Ein Projekt, das die Wahrnehmung der Geschichte veränderte

Erinnerung ist nicht nur ein schmerzhafter, sondern auch ein verantwortungsvoller Prozess. Und wie die Geschichte des Nachkriegsdeutschlands zeigt, kann er sehr tiefgreifend sein. Der Professor der Universität Cambridge, Christopher Clark, Autor des Buches „Das eiserne Königreich“, schrieb in seinen Forschungen, dass das Dritte Reich unter Beteiligung hunderttausender deutscher Bürger Verbrechen begangen hat, die in ihrem Wesen und Ausmaß barbarisch waren. Seiner Meinung nach ist es äußerst bezeichnend, wie tief die deutsche Gesellschaft nach 1945 diese Schuld als Teil ihrer nationalen Identität angenommen hat.
Ein Zeichen dieser Transformation war sogar die Zurückhaltung bei der Zurschaustellung von Symbolik. Im heutigen Berlin erklingt die deutsche Hymne meist nur bei Fußballspielen oder staatlichen Feierlichkeiten. Aber vielleicht ein noch spürbarerer Indikator für den Wandel ist die Existenz einer jüdischen Gemeinde in Deutschland selbst, dem Land, das sich einst ihre Vernichtung zum Ziel gesetzt hatte. In den 2020er Jahren gibt es dort 118.000 Juden. Und fast täglich kehren neue Namen in den öffentlichen Raum zurück: in den Stolpersteinen auf den Gehwegen und an den Häusern.
Die Lektionen des Erinnerungspflasters

Der Umgang mit der eigenen Vergangenheit ist für viele Nationen ein schmerzhaftes Thema. Im heutigen Putin-Russland rufen die dunklen Seiten der Geschichte nicht nur keine Scham hervor, sondern werden teilweise zum Gegenstand des Stolzes. Unter Putins Führung sind im Land mehr als hundert Denkmäler für Stalin entstanden, der für die Völker der ehemaligen UdSSR lange Zeit ein Symbol für Repressionen, Terror und die Vernichtung von Millionen war. Mit einem solchen Umgang mit der Vergangenheit ließen die Konsequenzen nicht auf sich warten.

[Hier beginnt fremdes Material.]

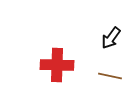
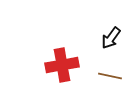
red cross: moved 5 px right; rotated 12 degrees counterclockwise
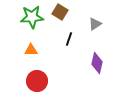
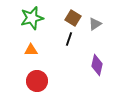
brown square: moved 13 px right, 6 px down
green star: moved 1 px down; rotated 10 degrees counterclockwise
purple diamond: moved 2 px down
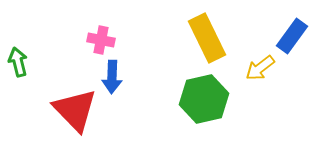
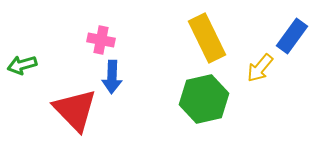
green arrow: moved 4 px right, 3 px down; rotated 92 degrees counterclockwise
yellow arrow: rotated 12 degrees counterclockwise
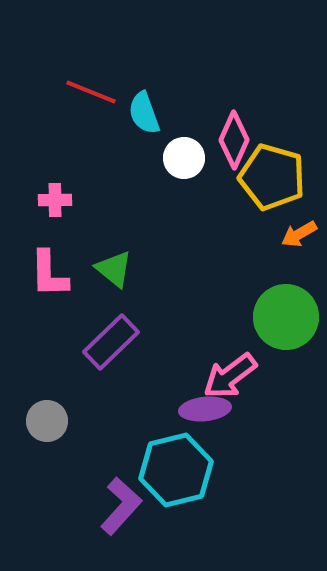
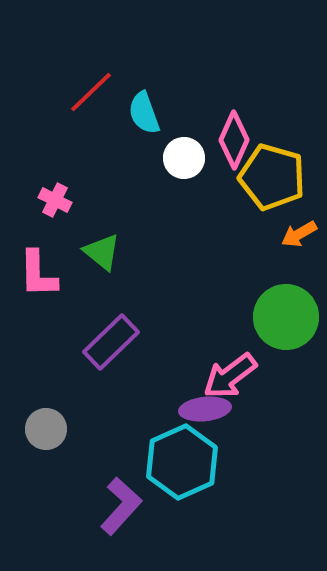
red line: rotated 66 degrees counterclockwise
pink cross: rotated 28 degrees clockwise
green triangle: moved 12 px left, 17 px up
pink L-shape: moved 11 px left
gray circle: moved 1 px left, 8 px down
cyan hexagon: moved 6 px right, 8 px up; rotated 10 degrees counterclockwise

Deutschland hingegen, das im 20. Jahrhundert zwei Weltkriege entfesselte, wählte einen völlig anderen Weg. Das Land hat Jahrzehnte für eine schmerzhafte, aber ehrliche Aufarbeitung der nationalen Katastrophe aufgewendet, um deren Wiederholung zu verhindern. Diese Arbeit an der historischen Schuld wurde zur Grundlage einer neuen demokratischen Gesellschaft, die die Erinnerung an die Opfer bewusst in das tägliche Leben integriert hat. Dank dieser Haltung hat sich Berlin – die einstige Hauptstadt des militaristischen Preußens und später des Dritten Reiches – in das größte Antikriegs-Mahnmal der Welt verwandelt. Nicht aus Bronze und Granit, sondern aus der Stille der Straßen, dem Pflaster, auf dem die „Stolpersteine“ glänzen, und aus den offenen Installationen im Stadtraum, die weder die Schuldigen noch die Gleichgültigen vergessen lassen.